Please copy out every line in the entries that includes the word "overlay".

:::

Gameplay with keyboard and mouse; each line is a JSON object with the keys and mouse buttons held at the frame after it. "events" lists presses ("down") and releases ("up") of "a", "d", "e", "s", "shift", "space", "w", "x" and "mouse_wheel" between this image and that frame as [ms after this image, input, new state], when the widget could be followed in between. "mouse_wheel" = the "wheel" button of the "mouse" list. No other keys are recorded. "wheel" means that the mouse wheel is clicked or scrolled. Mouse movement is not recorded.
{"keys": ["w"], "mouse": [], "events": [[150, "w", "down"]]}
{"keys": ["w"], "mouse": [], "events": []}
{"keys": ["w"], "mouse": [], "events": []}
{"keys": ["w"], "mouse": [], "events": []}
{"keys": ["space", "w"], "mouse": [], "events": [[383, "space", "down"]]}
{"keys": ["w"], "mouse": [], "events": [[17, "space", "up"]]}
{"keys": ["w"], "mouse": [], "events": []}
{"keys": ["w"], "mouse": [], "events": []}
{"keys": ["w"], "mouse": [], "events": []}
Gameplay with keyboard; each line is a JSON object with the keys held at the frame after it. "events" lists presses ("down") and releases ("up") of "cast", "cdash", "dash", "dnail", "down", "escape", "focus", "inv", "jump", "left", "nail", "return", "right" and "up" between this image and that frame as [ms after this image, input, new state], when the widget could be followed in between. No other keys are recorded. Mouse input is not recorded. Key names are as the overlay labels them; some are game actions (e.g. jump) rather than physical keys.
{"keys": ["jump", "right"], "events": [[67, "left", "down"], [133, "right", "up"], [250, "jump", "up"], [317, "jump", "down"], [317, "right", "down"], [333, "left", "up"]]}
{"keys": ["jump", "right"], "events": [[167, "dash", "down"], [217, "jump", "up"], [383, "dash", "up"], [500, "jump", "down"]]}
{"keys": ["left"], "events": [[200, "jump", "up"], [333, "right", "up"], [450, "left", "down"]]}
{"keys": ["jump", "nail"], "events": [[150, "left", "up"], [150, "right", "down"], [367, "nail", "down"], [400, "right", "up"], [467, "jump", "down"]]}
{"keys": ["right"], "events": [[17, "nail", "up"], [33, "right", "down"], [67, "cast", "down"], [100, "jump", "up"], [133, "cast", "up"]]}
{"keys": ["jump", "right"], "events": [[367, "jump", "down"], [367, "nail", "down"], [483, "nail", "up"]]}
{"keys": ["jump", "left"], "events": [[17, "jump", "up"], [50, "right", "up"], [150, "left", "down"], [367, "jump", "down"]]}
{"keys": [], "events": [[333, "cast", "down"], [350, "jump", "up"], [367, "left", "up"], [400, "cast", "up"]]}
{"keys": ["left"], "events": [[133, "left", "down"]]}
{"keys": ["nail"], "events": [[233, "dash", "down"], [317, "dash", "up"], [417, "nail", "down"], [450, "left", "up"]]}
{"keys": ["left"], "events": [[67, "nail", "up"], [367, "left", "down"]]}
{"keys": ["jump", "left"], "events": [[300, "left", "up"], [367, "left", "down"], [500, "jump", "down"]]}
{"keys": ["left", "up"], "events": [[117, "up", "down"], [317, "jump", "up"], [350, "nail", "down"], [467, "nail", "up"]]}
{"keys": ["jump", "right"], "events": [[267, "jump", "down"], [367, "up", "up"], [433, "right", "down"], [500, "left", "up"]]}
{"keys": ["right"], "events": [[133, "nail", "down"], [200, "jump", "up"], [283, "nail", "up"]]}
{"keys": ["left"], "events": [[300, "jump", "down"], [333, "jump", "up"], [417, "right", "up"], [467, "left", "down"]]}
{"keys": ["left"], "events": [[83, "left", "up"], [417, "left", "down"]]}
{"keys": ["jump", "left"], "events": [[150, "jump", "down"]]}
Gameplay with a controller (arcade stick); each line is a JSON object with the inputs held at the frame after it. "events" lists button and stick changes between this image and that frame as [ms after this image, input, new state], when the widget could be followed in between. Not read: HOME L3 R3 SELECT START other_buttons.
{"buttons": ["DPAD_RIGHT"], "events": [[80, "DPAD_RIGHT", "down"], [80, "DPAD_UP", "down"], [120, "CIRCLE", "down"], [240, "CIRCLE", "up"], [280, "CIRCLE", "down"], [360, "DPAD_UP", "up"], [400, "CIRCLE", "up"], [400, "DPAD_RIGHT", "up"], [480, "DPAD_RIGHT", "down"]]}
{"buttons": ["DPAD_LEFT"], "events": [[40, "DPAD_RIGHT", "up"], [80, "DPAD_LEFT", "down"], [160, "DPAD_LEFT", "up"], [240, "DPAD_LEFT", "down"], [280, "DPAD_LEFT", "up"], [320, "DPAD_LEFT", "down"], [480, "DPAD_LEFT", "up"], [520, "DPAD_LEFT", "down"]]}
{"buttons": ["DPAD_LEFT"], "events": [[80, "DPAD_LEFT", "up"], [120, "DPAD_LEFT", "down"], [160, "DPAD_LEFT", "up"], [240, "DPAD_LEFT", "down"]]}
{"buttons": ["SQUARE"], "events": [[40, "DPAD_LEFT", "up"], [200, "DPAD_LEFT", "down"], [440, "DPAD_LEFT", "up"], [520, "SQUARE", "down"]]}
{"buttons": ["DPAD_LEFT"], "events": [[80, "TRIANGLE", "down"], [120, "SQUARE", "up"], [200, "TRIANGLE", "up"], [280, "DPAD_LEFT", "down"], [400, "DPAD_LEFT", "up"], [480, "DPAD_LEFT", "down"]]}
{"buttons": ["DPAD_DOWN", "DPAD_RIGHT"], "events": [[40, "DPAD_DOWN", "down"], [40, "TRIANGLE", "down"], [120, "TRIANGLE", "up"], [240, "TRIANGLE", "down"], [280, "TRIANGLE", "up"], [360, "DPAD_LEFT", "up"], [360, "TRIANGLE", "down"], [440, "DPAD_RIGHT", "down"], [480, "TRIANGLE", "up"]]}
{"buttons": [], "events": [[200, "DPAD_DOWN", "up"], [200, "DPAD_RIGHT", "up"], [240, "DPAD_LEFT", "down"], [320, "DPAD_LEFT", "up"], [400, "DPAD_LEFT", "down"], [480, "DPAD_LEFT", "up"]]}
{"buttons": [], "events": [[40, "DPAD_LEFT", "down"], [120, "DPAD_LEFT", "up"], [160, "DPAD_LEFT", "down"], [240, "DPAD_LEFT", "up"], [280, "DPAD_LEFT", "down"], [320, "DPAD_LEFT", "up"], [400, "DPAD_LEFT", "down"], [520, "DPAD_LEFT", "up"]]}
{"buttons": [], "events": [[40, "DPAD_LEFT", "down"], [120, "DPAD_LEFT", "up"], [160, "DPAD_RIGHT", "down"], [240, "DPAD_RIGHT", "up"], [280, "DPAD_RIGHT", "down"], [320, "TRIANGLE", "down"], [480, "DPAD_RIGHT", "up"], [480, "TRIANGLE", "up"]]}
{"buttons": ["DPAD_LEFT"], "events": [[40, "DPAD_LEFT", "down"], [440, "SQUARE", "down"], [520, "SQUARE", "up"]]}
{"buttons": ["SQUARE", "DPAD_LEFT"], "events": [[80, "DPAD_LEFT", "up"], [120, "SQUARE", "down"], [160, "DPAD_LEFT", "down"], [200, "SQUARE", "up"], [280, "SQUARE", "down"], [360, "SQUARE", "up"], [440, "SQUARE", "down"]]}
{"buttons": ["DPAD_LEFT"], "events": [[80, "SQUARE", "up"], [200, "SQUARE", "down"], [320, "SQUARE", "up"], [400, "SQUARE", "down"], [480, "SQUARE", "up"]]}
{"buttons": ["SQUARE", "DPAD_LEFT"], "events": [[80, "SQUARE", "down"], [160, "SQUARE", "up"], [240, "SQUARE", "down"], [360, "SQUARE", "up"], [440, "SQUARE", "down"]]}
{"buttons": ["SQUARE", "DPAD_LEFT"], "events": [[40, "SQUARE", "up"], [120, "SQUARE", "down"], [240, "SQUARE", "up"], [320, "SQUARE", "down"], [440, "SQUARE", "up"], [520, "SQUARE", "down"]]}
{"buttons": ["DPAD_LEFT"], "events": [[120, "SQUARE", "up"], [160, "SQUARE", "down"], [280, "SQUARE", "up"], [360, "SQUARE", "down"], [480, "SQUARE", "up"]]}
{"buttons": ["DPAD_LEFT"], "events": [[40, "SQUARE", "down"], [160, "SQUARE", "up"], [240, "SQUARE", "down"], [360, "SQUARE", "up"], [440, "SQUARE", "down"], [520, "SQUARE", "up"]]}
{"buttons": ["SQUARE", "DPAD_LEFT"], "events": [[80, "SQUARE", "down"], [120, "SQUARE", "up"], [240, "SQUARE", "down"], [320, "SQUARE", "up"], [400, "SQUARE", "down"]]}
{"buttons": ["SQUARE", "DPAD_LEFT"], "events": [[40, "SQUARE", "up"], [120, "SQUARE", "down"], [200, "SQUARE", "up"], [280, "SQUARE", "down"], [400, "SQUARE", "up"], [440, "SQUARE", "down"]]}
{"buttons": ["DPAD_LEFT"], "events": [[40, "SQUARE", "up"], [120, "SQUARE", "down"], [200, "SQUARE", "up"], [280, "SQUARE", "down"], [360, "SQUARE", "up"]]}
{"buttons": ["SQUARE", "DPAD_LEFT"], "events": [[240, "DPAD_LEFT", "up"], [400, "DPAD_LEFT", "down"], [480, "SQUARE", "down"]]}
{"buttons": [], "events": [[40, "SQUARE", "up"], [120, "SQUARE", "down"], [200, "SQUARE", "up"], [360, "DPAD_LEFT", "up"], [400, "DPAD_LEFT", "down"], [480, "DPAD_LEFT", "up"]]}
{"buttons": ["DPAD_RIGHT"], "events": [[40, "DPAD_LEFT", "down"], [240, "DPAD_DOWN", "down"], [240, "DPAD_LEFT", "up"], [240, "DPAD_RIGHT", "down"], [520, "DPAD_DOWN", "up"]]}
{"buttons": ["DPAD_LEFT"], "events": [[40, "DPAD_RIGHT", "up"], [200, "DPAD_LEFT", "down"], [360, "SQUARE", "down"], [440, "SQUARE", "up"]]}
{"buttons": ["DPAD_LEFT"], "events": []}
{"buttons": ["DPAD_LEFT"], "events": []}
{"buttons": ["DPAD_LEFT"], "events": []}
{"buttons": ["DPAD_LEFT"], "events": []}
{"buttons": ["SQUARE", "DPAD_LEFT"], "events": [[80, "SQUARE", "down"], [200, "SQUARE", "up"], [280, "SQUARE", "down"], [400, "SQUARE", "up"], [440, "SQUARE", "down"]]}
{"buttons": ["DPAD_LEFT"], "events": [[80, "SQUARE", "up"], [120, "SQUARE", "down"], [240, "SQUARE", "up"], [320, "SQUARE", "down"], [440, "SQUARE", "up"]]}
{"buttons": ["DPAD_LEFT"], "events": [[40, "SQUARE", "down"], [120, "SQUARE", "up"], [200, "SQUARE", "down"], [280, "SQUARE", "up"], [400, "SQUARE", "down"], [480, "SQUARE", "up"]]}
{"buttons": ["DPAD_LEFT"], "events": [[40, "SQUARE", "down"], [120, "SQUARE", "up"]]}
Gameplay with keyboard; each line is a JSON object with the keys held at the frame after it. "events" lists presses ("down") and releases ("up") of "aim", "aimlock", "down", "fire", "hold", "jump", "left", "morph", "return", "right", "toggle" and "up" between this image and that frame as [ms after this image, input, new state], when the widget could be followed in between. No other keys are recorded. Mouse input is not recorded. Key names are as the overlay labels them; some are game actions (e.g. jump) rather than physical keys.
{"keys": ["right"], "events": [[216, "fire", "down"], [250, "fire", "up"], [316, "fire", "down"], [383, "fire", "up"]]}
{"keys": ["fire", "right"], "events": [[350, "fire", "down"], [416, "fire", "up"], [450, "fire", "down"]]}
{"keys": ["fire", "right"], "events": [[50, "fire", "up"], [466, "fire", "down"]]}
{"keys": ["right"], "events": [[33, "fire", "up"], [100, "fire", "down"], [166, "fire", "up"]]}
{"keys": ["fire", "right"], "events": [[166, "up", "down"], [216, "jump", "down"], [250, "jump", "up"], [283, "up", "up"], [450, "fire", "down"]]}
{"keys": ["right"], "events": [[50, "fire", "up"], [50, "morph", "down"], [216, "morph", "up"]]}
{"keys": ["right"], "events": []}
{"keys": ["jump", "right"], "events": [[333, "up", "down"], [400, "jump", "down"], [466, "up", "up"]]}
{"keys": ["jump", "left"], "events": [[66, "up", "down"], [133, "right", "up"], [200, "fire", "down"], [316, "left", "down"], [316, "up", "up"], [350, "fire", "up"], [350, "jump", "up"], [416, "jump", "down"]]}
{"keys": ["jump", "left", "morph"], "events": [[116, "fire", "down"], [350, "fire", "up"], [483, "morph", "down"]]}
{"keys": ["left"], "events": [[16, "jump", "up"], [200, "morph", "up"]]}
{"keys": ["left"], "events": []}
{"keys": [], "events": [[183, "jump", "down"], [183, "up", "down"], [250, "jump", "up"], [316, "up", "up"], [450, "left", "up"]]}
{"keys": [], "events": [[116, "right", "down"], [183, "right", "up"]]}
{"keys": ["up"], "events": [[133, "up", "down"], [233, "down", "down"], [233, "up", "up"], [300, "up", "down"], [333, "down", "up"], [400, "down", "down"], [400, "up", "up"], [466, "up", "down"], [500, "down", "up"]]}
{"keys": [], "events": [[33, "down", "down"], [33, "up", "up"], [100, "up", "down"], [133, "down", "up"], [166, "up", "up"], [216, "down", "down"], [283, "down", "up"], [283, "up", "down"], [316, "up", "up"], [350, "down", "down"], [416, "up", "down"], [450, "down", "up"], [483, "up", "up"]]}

:::

* ANSWER TO THIS TASK
Gameplay with keyboard; each line is a JSON object with the keys held at the frame after it. "events" lists presses ("down") and releases ("up") of "cast", "cdash", "dash", "dnail", "down", "escape", "focus", "inv", "jump", "left", "nail", "return", "right" and "up" between this image and that frame as [ms after this image, input, new state], when the widget could be followed in between. No other keys are recorded. Mouse input is not recorded. Key names are as the overlay labels them; some are game actions (e.g. jump) rather than physical keys.
Gameplay with keyboard; each line is a JSON object with the keys held at the frame after it. "events" lists presses ("down") and releases ("up") of "aim", "aimlock", "down", "fire", "hold", "jump", "left", "morph", "return", "right", "toggle" and "up" between this image and that frame as [ms after this image, input, new state], when the widget could be followed in between. No other keys are recorded. Mouse input is not recorded. Key names are as the overlay labels them; some are game actions (e.g. jump) rather than physical keys.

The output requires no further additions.